Describing the emergence of the scientific method in the field of health.
But no one could definitely say what was true and what was bunk.
One physician had attempted to change that. On May 25, 1747, twenty-two years before Napoleon's birth, an experiment took place on board the Royal Navy warship Salisbury that would change the course of medicine.
The doctor's name was James Lind, and he was a Royal Navy surgeon and a specialist in diseases that affected mariners. Just thirty-one, the Scottish-born doctor had sailed all over the world as a surgeon's mate, watching men die from typhus and scurvy from the west coast of Africa to the ports of Jamaica. He knew that the two maladies killed far more sailors than the king's enemies ever managed to. Lind would do remarkable work in the understanding of both.
Lind's 1747 experiment looked at scurvy. Twelve sailors who had the illness were divided into six groups. The accommodations and diet of all the sailors were identical, but each received a different remedy: one group received cider; one got seawater; another, "elixir of vitriol"; the fifth group, two oranges and a lemon; and the sixth, a mix of spices and barley water. It was the first documented clinical trial in medical history.
"I shall propose nothing dictated merely from theory," wrote Lind. "But shall confirm all by experience and facts, the surest and most unerring guides." This in itself was revolutionary, in an age when so much superstition and ancient theory overlay the world of medicine. When the sailors who received the citrus recovered completely, and the others did not, Lind had proved that orange and lemon juice was the true and universal corrective for the disease. He had created a blind test whose results were irrefutable.
It wasn't the oranges and the lemons that constituted the breakthrough, as using citrus had been one of the folk remedies against scurvy for well over a century. And, in fact, Lind didn't propose that scurvy was a deficiency disease caused by lack of a mineral (vitamin C, as it turned out) contained in the fruit. He thought that moist air blocked the pores in scurvy patients, and that lemon juice helped toxins escape the body through the skin. But he didn't need to know why the cure worked so long as he knew that it did. This is what the blind test proved. He had invented a way of evaluating medical knowledge.

- - - - - - -

§ PROMPT 1
Repeat the text on James Lind's scurvy trial word for word, from "The doctor's name" up to and including "understanding of both.".
§ PROMPT 2
List every remedy that the text on James Lind's scurvy trial says a group of sailors received.

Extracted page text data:
- - - - - - -

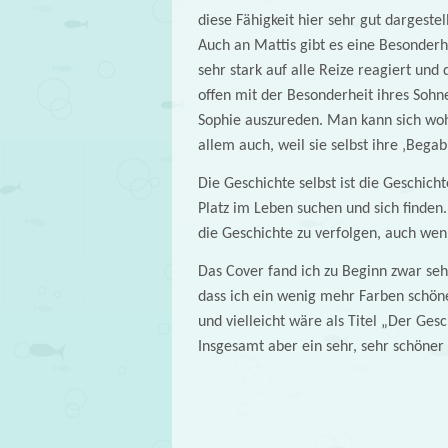
diese Fähigkeit hier sehr gut dargestell
Auch an Mattis gibt es eine Besonderhe
sehr stark auf alle Reize reagiert und
offen mit der Besonderheit ihres Sohn
Sophie auszureden. Man kann sich woh
allem auch, weil sie selbst ihre ‚Bega
Die Geschichte selbst ist die Geschich
Platz im Leben suchen und sich finden.
die Geschichte zu verfolgen, auch wen
Das Cover fand ich zu Beginn zwar seh
dass ich ein wenig mehr Farben schön
und vielleicht wäre als Titel „Der 
Insgesamt aber ein sehr, sehr schöner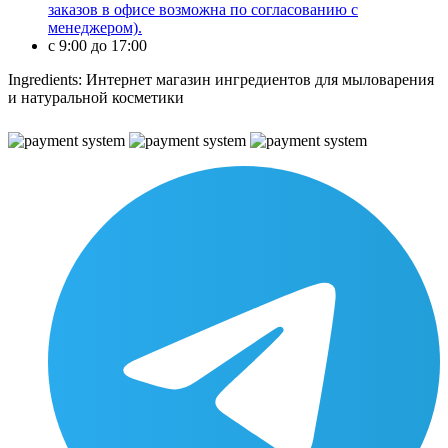
заказов в офисе возможна по согласованию с
менеджером).
c 9:00 до 17:00
Ingredients: Интернет магазин ингредиентов для мыловарения
и натуральной косметики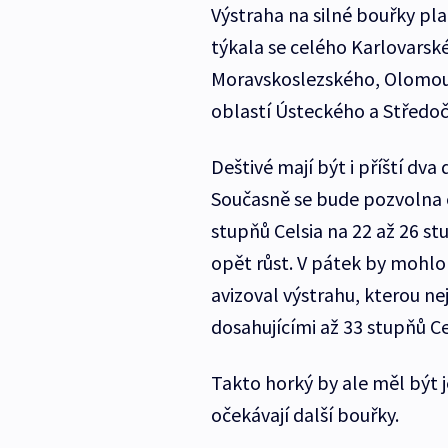
Výstraha na silné bouřky pla
týkala se celého Karlovarsk
Moravskoslezského, Olomouc
oblastí Ústeckého a Středo
Deštivé mají být i příští dva
Současně se bude pozvolna 
stupňů Celsia na 22 až 26 s
opět růst. V pátek by mohlo
avizoval výstrahu, kterou ne
dosahujícími až 33 stupňů Ce
Takto horký by ale měl být j
očekávají další bouřky.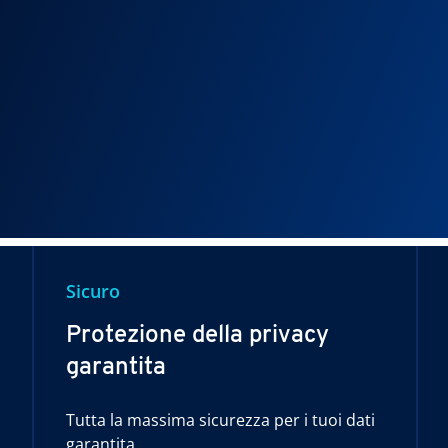
Sicuro
Protezione della privacy
garantita
Tutta la massima sicurezza per i tuoi dati
garantita.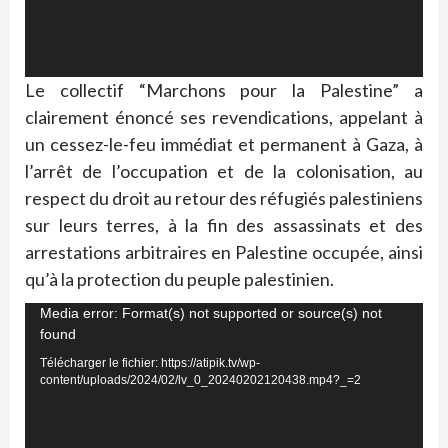
Le collectif “Marchons pour la Palestine” a
clairement énoncé ses revendications, appelant à
un cessez-le-feu immédiat et permanent à Gaza, à
l’arrêt de l’occupation et de la colonisation, au
respect du droit au retour des réfugiés palestiniens
sur leurs terres, à la fin des assassinats et des
arrestations arbitraires en Palestine occupée, ainsi
qu’à la protection du peuple palestinien.
Lecteur
Media error: Format(s) not supported or source(s) not
found
vidéo
Télécharger le fichier: https://atipik.tv/wp-
content/uploads/2024/02/lv_0_20240202120438.mp4?_=2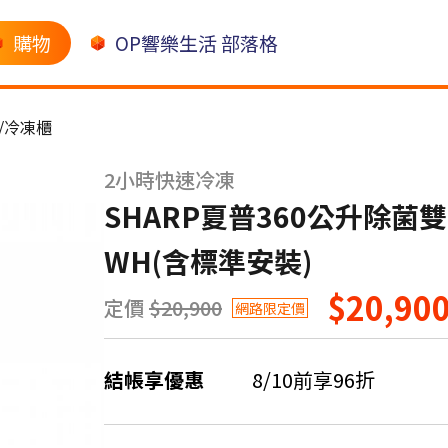
購物
OP響樂生活 部落格
/冷凍櫃
2小時快速冷凍
SHARP夏普360公升除菌雙
WH(含標準安裝)
$20,90
定價
$20,900
網路限定價
結帳享優惠
8/10前享96折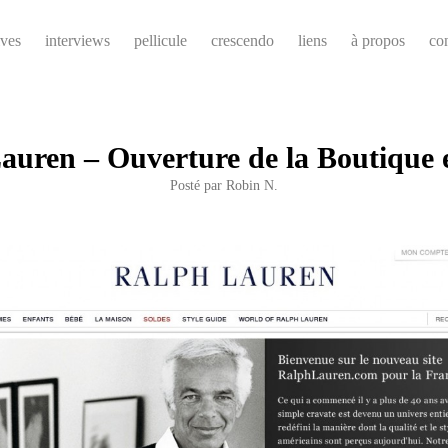
ives
interviews
pellicule
crescendo
liens
à propos
co
auren – Ouverture de la Boutique 
Posté par
Robin N.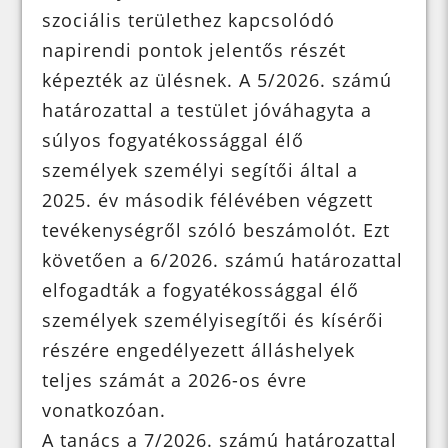
szociális területhez kapcsolódó
napirendi pontok jelentős részét
képezték az ülésnek. A 5/2026. számú
határozattal a testület jóváhagyta a
súlyos fogyatékossággal élő
személyek személyi segítői által a
2025. év második félévében végzett
tevékenységről szóló beszámolót. Ezt
követően a 6/2026. számú határozattal
elfogadták a fogyatékossággal élő
személyek személyisegítői és kísérői
részére engedélyezett álláshelyek
teljes számát a 2026-os évre
vonatkozóan.
A tanács a 7/2026. számú határozattal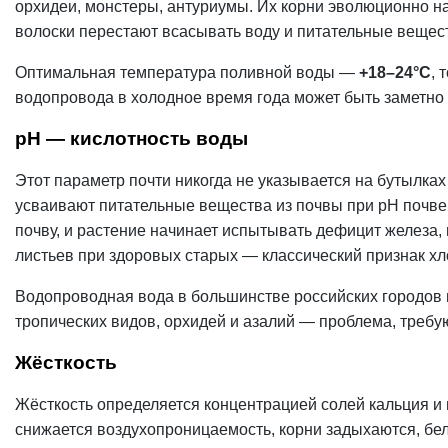
орхидеи, монстеры, антуриумы. Их корни эволюционно н
волоски перестают всасывать воду и питательные вещест
Оптимальная температура поливной воды —
+18–24°C
, 
водопровода в холодное время года может быть заметно 
pH — кислотность воды
Этот параметр почти никогда не указывается на бутылка
усваивают питательные вещества из почвы при pH почв
почву, и растение начинает испытывать дефицит железа,
листьев при здоровых старых — классический признак хл
Водопроводная вода в большинстве российских городов
тропических видов, орхидей и азалий — проблема, требу
Жёсткость
Жёсткость определяется концентрацией солей кальция и 
снижается воздухопроницаемость, корни задыхаются, бел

- - - - - - -

§ PROBLEM SOLUTION 1
The doctor's name was James Lind, and he was a Royal Navy surgeon and a specialist in diseases that affected mariners. Just thirty-one, the Scottish-born doctor had sailed all over the world as a surgeon's mate, watching men die from typhus and scurvy from the west coast of Africa to the ports of Jamaica. He knew that the two maladies killed far more sailors than the king's enemies ever managed to. Lind would do remarkable work in the understanding of both.

§ PROBLEM SOLUTION 2
- cider
- seawater
- "elixir of vitriol"
- two oranges and a lemon
- a mix of spices and barley water